# IR receivers for Onkyo



## Audiohallick (Sep 5, 2012)

Are there any products available that will allow me to hide my receiver yet still be able to use the original factory remote control. This is for a onkyo txnr818 thx!


----------



## willis7469 (Jan 31, 2014)

Yes there are roughly a bazillion. This link is a good place to start. Maybe even call them and describe your situation. They might have a few more ideas. 

http://www.parts-express.com/Search.aspx?keyword=IR repeater&sitesearch=true


----------



## Aundudel25 (Dec 13, 2013)

A simple ir repeater should work fine. I've been using this one for almost two years and has worked perfectly. However, there are lots of other ones as well. 

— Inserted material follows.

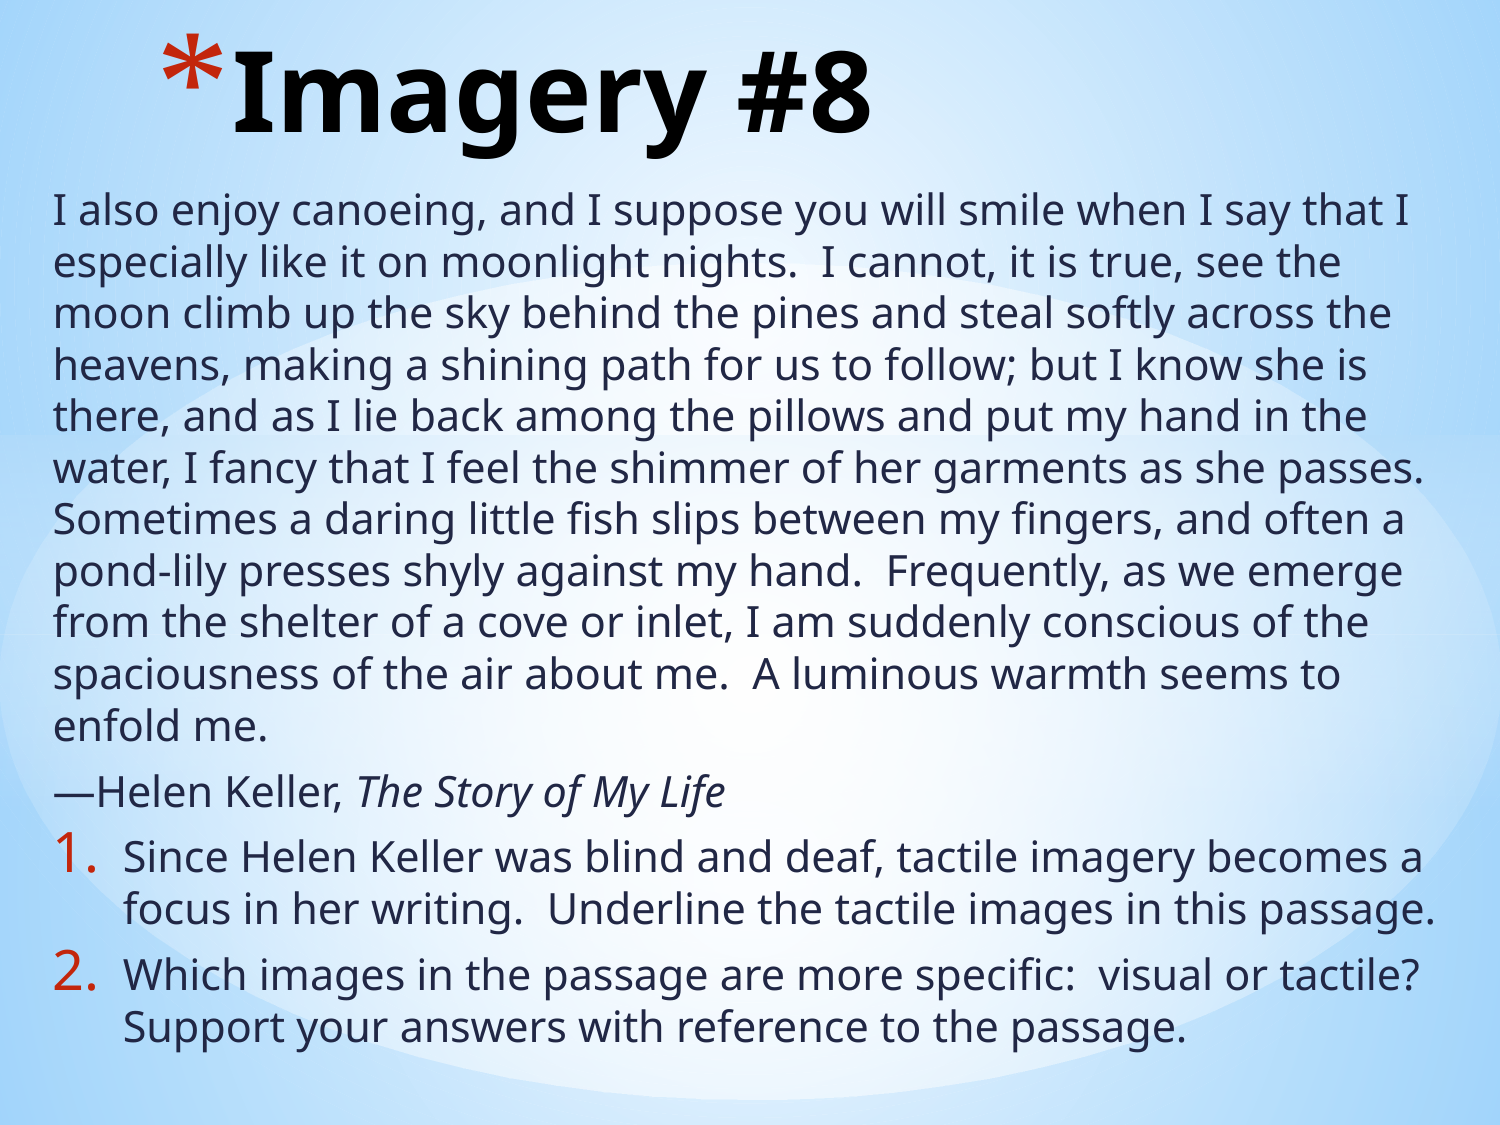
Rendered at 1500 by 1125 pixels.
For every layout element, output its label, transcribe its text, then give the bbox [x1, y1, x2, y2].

http://www.amazon.com/C2G-40430-Aco...F8&qid=1398052601&sr=8-6&keywords=ir+repeater


----------



## NBPk402 (Feb 21, 2012)

Here is one from monoprice... http://www.monoprice.com/Product?c_id=109&cp_id=10110&cs_id=1011009&p_id=9895&seq=1&format=2


----------



## Audiohallick (Sep 5, 2012)

Thanks for the replies! I mistakenly was looking at what says "RI Remote Control" thinking it was a port to use for IR. Silly mistake I know


----------